### DATA EXTRACT

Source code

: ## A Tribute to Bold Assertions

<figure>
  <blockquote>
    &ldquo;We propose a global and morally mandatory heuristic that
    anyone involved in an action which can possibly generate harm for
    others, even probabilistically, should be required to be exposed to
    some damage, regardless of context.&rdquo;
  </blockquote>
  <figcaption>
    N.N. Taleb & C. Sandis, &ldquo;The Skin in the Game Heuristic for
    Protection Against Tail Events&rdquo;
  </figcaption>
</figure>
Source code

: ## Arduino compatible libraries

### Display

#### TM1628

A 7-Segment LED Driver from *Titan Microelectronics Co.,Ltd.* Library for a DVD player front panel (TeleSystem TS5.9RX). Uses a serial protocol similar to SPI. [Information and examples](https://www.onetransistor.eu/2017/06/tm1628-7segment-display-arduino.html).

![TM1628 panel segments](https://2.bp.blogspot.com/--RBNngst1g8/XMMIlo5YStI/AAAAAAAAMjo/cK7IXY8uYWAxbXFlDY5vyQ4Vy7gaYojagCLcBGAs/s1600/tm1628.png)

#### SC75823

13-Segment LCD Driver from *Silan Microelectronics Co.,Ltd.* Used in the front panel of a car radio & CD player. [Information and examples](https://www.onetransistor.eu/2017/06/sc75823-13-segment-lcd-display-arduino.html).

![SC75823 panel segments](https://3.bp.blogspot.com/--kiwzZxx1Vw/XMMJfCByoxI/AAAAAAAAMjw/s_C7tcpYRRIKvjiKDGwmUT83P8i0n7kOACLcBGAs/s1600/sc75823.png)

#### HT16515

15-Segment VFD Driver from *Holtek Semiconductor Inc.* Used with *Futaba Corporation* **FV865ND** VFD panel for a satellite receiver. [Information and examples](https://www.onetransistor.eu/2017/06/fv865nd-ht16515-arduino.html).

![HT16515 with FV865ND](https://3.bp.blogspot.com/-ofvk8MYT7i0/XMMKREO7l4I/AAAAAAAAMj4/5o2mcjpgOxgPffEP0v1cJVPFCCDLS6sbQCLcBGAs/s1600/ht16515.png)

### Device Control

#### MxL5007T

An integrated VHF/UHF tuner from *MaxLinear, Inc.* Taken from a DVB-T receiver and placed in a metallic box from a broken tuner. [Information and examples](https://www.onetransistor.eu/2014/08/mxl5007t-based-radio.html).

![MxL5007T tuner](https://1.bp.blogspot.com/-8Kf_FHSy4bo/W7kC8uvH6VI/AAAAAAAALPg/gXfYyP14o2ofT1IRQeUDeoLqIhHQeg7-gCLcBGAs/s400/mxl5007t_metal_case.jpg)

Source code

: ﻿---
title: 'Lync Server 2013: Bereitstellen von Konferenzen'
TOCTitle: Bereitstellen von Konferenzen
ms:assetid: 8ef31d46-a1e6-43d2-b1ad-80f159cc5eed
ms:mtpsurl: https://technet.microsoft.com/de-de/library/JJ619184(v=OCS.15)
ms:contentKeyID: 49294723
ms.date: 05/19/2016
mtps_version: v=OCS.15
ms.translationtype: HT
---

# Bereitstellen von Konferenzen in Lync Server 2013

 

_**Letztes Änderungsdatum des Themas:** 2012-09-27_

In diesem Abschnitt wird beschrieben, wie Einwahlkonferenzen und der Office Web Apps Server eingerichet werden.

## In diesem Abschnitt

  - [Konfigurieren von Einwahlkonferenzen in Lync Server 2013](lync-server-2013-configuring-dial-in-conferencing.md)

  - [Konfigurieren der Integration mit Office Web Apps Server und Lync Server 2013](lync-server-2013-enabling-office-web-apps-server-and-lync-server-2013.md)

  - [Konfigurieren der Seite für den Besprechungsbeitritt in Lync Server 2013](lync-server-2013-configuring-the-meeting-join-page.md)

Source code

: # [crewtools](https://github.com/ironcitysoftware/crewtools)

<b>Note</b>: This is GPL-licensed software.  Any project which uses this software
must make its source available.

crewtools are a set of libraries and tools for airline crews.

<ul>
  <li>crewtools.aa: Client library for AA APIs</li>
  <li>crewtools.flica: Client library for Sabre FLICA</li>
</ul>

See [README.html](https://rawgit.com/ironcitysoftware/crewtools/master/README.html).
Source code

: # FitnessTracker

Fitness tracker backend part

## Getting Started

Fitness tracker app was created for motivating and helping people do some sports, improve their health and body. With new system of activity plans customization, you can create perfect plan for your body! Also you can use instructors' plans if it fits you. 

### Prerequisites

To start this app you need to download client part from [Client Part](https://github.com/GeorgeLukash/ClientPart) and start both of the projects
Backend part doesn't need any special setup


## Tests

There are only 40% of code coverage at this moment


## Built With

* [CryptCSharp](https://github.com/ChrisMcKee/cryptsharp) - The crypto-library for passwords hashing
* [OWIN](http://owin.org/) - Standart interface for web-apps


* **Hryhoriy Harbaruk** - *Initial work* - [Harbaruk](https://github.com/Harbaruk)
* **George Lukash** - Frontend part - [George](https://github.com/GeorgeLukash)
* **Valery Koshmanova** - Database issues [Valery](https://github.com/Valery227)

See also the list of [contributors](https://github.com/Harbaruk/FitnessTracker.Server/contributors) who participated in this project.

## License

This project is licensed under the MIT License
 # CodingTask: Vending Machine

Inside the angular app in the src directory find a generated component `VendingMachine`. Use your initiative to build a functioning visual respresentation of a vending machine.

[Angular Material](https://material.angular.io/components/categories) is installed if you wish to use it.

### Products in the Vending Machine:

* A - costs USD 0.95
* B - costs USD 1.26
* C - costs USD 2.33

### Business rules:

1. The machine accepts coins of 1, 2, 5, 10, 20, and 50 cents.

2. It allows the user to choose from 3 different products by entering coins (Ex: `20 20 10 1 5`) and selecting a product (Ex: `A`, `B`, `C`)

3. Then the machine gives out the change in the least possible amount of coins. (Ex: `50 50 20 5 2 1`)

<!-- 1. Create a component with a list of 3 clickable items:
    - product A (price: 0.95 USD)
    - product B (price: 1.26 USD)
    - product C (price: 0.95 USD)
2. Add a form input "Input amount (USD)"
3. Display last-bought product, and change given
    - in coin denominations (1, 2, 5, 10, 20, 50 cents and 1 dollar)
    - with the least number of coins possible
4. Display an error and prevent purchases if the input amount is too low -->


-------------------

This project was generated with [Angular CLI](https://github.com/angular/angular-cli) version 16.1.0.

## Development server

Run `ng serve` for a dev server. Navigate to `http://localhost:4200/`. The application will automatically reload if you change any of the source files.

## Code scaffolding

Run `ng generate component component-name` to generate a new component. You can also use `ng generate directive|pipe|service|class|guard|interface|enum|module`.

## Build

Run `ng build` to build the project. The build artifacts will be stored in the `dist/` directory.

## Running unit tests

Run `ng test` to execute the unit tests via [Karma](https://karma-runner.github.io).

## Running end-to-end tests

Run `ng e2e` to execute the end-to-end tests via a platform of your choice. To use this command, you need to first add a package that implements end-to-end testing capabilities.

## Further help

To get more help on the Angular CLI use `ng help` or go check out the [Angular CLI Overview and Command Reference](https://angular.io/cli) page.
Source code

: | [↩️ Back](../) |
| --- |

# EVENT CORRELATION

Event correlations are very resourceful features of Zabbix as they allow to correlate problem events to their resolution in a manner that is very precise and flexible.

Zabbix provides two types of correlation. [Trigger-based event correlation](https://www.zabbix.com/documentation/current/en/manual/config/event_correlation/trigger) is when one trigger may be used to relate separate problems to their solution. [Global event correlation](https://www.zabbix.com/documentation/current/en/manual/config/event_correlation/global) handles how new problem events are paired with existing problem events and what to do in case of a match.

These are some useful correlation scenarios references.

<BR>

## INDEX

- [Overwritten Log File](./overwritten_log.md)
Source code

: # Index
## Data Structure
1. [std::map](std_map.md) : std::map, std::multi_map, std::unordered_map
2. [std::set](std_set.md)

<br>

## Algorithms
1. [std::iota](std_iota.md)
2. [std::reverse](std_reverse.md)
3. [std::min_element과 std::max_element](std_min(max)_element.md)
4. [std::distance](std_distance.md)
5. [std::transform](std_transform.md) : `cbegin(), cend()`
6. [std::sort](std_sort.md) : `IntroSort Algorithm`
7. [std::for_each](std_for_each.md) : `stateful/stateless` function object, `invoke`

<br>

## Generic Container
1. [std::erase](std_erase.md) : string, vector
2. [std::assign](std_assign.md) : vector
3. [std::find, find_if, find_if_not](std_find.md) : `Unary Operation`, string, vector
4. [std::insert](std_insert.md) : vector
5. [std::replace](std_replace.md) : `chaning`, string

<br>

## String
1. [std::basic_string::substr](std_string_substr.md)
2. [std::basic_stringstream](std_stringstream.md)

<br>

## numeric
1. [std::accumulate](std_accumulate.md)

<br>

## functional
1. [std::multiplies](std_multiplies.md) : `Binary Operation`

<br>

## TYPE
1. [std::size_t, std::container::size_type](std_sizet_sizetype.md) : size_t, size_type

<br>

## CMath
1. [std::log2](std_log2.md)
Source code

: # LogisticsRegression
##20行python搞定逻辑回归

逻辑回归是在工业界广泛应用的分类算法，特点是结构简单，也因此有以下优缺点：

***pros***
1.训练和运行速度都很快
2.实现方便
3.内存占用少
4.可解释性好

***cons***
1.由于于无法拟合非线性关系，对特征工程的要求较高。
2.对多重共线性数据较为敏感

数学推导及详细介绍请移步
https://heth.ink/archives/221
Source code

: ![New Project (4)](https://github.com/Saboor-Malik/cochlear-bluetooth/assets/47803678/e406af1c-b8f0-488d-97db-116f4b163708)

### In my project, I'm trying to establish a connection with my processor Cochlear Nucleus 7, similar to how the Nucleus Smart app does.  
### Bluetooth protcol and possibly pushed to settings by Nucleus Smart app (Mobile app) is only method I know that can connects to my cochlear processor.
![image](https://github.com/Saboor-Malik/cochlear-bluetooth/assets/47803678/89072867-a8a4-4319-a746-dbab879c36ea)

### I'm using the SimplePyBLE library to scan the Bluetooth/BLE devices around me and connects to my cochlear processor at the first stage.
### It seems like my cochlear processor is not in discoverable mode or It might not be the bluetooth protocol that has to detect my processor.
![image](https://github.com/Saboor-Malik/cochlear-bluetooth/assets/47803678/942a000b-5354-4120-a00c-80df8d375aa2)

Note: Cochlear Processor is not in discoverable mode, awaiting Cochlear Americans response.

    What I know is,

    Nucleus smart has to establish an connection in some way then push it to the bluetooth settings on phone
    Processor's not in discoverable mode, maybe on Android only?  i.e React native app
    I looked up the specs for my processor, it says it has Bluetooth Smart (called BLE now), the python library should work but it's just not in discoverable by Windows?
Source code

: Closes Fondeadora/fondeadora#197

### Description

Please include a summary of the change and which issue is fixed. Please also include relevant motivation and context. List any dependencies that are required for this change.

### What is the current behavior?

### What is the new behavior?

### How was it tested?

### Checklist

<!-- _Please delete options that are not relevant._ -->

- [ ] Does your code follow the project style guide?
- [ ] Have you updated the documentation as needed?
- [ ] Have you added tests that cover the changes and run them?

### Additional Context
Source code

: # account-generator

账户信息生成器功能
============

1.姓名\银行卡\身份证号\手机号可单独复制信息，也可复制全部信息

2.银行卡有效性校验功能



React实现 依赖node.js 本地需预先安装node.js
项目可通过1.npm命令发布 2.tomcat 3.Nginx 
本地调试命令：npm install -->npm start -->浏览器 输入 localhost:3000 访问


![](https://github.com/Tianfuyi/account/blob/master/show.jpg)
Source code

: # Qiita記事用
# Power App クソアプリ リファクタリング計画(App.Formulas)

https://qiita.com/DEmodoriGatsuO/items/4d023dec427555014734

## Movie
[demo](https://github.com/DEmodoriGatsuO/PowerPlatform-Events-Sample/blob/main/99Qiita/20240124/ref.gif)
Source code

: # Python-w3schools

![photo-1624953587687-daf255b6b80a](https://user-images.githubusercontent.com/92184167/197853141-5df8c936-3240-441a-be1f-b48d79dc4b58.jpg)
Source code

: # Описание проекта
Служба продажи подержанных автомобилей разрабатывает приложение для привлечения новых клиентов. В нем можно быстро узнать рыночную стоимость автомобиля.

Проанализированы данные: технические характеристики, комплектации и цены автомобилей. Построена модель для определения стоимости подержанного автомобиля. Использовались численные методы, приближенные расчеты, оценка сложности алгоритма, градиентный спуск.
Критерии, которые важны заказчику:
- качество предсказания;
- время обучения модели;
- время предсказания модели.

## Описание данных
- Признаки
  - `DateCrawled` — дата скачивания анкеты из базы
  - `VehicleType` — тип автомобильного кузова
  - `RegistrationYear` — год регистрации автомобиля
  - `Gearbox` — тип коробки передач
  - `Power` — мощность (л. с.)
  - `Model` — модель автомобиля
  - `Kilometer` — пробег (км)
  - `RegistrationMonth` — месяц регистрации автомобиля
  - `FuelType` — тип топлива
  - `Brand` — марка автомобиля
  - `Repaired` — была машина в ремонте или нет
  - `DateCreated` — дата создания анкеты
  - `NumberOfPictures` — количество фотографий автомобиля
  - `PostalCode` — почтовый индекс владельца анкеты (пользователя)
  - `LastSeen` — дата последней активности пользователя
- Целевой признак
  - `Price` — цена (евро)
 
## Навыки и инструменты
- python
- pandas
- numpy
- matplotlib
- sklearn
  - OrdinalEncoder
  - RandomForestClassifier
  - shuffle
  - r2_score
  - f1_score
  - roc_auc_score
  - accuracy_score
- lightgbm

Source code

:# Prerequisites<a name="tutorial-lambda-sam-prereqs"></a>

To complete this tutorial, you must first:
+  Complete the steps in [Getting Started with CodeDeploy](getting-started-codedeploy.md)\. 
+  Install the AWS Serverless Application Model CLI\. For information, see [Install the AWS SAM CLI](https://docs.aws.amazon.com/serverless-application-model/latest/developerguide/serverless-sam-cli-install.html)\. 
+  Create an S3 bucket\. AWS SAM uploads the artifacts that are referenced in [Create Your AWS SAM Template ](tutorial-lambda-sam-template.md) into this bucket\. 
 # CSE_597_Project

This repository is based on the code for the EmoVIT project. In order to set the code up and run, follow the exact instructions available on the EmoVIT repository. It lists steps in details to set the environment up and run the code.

######

--- TO DO ---
Put the lines of the records from the line holding "#### SC75823" through the line holding "13-Segment LCD Driver", inclusive, into a Markdown table with the columns Row and Line, leaving out blank lines.

--- COMPLETED TASK ---
| Row | Line |
|---|---|
| 1 | #### SC75823 |
| 2 | 13-Segment LCD Driver from *Silan Microelectronics Co.,Ltd.* Used in the front panel of a car radio & CD player. [Information and examples](https://www.onetransistor.eu/2017/06/sc75823-13-segment-lcd-display-arduino.html). |